Kirana tak kuasa membendung air matanya. Hatinya sakit mendengarnya. Begitu sakit sampai terasa sesak meskipun ia telah meremas baju bagian dadanya. Dave benar, terlalu banyak yang di korbankan. Untuk pertama kali Kirana membayangkan raut wajah Jonathan. Jonathan teman kecilnya yang baik, yang selalu melindunginya. Yang selalu ada di setiap dia membutuhkannya. Bahkan saat kini Jonathan telah menjadi Aktor besar dengan segudang prestasi dan memiliki banyak penggemar. Tapi sikap dan sayangnya pada Kirana tak pernah berubah.


"Percayalah, belajar mencintai orang yang menyayangi kita itu lebih mudah. Kau pun pasti bisa." Dave tersenyum.
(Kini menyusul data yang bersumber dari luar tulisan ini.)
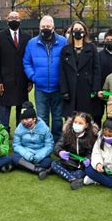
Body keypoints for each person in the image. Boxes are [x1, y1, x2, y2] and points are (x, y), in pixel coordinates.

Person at [23, 15, 67, 143]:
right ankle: (45, 140)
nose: (45, 29)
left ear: (53, 27)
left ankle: (57, 141)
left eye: (48, 26)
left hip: (58, 87)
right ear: (39, 27)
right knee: (42, 117)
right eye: (43, 26)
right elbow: (27, 62)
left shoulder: (63, 42)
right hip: (41, 88)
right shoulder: (32, 43)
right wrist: (33, 77)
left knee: (58, 118)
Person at [0, 11, 31, 134]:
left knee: (21, 109)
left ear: (20, 20)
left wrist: (30, 80)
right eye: (11, 18)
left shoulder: (27, 37)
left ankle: (21, 134)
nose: (14, 20)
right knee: (4, 110)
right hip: (4, 81)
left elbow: (30, 59)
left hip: (22, 81)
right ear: (7, 20)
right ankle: (3, 135)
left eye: (16, 18)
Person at [59, 21, 101, 120]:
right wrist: (64, 90)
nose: (78, 32)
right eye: (75, 30)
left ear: (85, 32)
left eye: (80, 30)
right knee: (71, 120)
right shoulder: (65, 50)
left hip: (87, 89)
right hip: (70, 90)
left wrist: (95, 89)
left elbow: (97, 70)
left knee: (85, 119)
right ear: (71, 32)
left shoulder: (92, 48)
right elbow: (62, 71)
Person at [51, 112, 98, 190]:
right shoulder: (67, 133)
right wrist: (60, 152)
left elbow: (91, 153)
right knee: (54, 163)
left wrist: (88, 159)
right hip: (68, 162)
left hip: (81, 166)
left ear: (86, 125)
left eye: (80, 123)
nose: (77, 125)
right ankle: (73, 179)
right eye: (75, 122)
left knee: (83, 172)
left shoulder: (91, 136)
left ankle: (67, 175)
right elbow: (57, 146)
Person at [12, 101, 53, 179]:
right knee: (14, 158)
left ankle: (26, 167)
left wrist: (39, 156)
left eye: (27, 118)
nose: (24, 121)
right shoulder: (19, 129)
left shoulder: (44, 128)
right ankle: (37, 170)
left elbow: (49, 145)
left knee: (48, 162)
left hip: (40, 153)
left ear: (34, 119)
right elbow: (16, 145)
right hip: (25, 153)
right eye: (22, 119)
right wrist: (27, 155)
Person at [93, 28, 112, 125]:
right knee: (97, 114)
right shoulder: (99, 55)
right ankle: (97, 133)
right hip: (101, 90)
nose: (109, 42)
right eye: (107, 40)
Senyum yang membuat Kirana iri pada Angela, karena Dave tak pernah menunjukkan wajah ramah itu padanya. Tapi kali ini Dave tersenyum dan itu di tunjukkan padanya.


Kirana termenung. Kini baru dia tahu, selama ini dia melihatnya hanya dari jauh. Dan saat Dave tersenyum dalam jarak dekat seperti ini. Kirana bisa meraskan jika senyum itu palsu dengan mata sayu tak berekspresi.


"Sekali saja Dave." Kirana berkata setelah mengusap air matanya.


Dave masih berdiri di depannya dan tengah melihatnya.


"Sekali saja katakan jika perasaan kita sama." Air mata Kirana kembali membayang. "Katakan kalau apa yang aku rasakan ini nggak salah."


Hati Dave bergetar. Ngilu di dasar hati yang coba ia tahan selama bertahun-tahun saat mengingat paras yang kini berada di depannya dan tengah berurai air mata. Wajahnya yang menegang perlahan mengendur dan bibirnya membentuk senyum tulus tanpa mengucap apa pun.